How fast will users actually disable Shorts?
Early signals suggest adoption will be concentrated among two groups: parents managing teen accounts and adult users who have actively complained about short-form scrolling. Creator reports indicate it will not be the majority of users in the first quarter after launch, but the impact is asymmetric — the users most likely to opt out are often the ones with higher purchase intent and longer attention spans, which matters for creators whose business models depend on paid products or sponsorships.
The Bottom Line
The ability to set Shorts to 0 daily minutes is not a minor settings update. It is the clearest signal yet that YouTube is building a format-aware platform where viewers get to choose their surface and creators have to earn attention on both sides of that choice.

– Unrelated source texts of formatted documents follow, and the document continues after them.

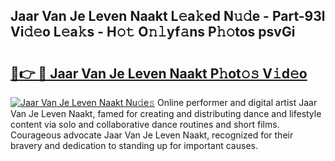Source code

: ## Jaar Van Je Leven Naakt L𝚎a𝚔ed N𝚞𝚍e - Part-93l Vi𝚍𝚎o L𝚎a𝚔s - H𝚘𝚝 O𝚗𝚕yf𝚊ns P𝚑𝚘tos psvGi

# <h2><a href="http://kfc324.oniu.top/?m=Jaar+Van+Je+Leven+Naakt">🔗👉 🔴 Jaar Van Je Leven Naakt P𝚑ot𝚘𝚜 V𝚒d𝚎o</a></h2>

[![Jaar Van Je Leven Naakt Nu𝚍e𝚜](https://i.imgur.com/0qMVB7G.gif)](http://kfc324.oniu.top/?m=Jaar+Van+Je+Leven+Naakt)
Online performer and digital artist Jaar Van Je Leven Naakt, famed for creating and distributing dance and lifestyle content via solo and collaborative dance routines and short films. Courageous advocate Jaar Van Je Leven Naakt, recognized for their bravery and dedication to standing up for important causes.  
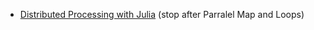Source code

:    + [Distributed Processing with Julia](https://docs.julialang.org/en/v1/manual/distributed-computing/) (stop after Parralel Map and Loops)
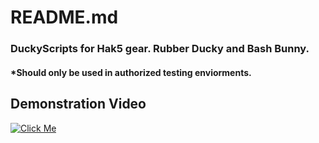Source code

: # README.md
### DuckyScripts for Hak5 gear. Rubber Ducky and Bash Bunny. 
#### *Should only be used in authorized testing enviorments.  

## Demonstration Video
[![Click Me](https://img.youtube.com/vi/5RGWCgTj9_g/0.jpg)](https://www.youtube.com/watch?v=iliXOUG4Sjo)
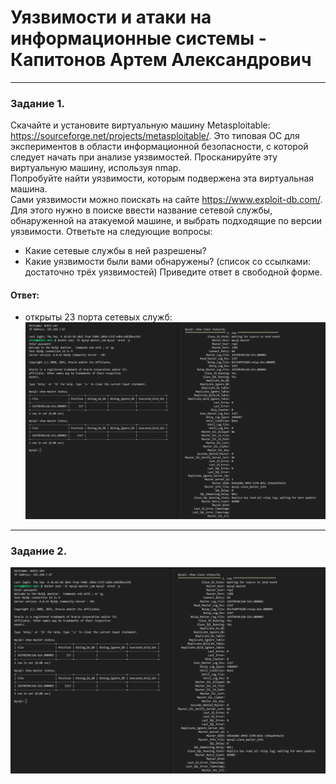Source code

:# Уязвимости и атаки на информационные системы - Капитонов Артем Александрович





---

### Задание 1.  
Скачайте и установите виртуальную машину Metasploitable: https://sourceforge.net/projects/metasploitable/.
Это типовая ОС для экспериментов в области информационной безопасности, с которой следует начать при анализе уязвимостей.
Просканируйте эту виртуальную машину, используя nmap.  
Попробуйте найти уязвимости, которым подвержена эта виртуальная машина.  
Сами уязвимости можно поискать на сайте https://www.exploit-db.com/.  
Для этого нужно в поиске ввести название сетевой службы, обнаруженной на атакуемой машине, и выбрать подходящие по версии уязвимости.
Ответьте на следующие вопросы:  
- Какие сетевые службы в ней разрешены?  
- Какие уязвимости были вами обнаружены? (список со ссылками: достаточно трёх уязвимостей)
Приведите ответ в свободной форме.  
#### Ответ: 
- открыты 23 порта сетевых служб:
 ![3.1](https://github.com/Artem-K16git/Homeworks/blob/main/SQL/Replication/images/L3_1.png)


 

---

### Задание 2.   

![3.1](https://github.com/Artem-K16git/Homeworks/blob/main/SQL/Replication/images/L3_1.png)







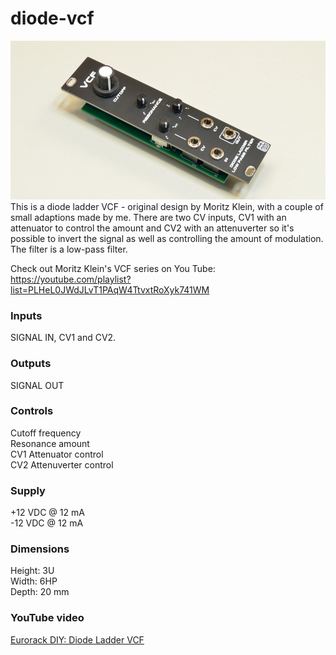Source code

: # diode-vcf
![VCF image](VCF.JPG)
This is a diode ladder VCF - original design by Moritz Klein, with a couple of small adaptions made by me. There are two CV inputs, CV1 with an attenuator to control the amount and CV2 with an attenuverter so it's possible to invert the signal as well as controlling the amount of modulation. The filter is a low-pass filter.

Check out Moritz Klein's VCF series on You Tube: https://youtube.com/playlist?list=PLHeL0JWdJLvT1PAqW4TtvxtRoXyk741WM

### Inputs
SIGNAL IN, CV1 and CV2.

### Outputs
SIGNAL OUT

### Controls
Cutoff frequency  
Resonance amount  
CV1 Attenuator control  
CV2 Attenuverter control  

### Supply
+12 VDC @ 12 mA  
-12 VDC @ 12 mA   

### Dimensions
Height: 3U  
Width: 6HP  
Depth: 20 mm  
 
### YouTube video
[Eurorack DIY: Diode Ladder VCF](https://youtu.be/GX_bh88I6nM)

Shorts are not dying. Roughly 70 billion daily views do not evaporate because a toggle exists. But the ceiling on a pure-Shorts strategy just got a lot lower, and the downside risk for channels that never built a long-form funnel is real and measurable. Early signals suggest the opt-out skew is concentrated among higher-intent, higher-value viewers — the exact segment most creators want to keep.
The move now is straightforward, even if the execution takes months: treat Shorts as a top-of-funnel reach engine, pipe those viewers into long-form, convert long-form viewers into subscribers, and convert subscribers into owned audiences you control. Creators who make that shift this quarter will look back on April 21, 2026 as the day the map got simpler. Creators who wait will look back on it as the day the numbers started to slip.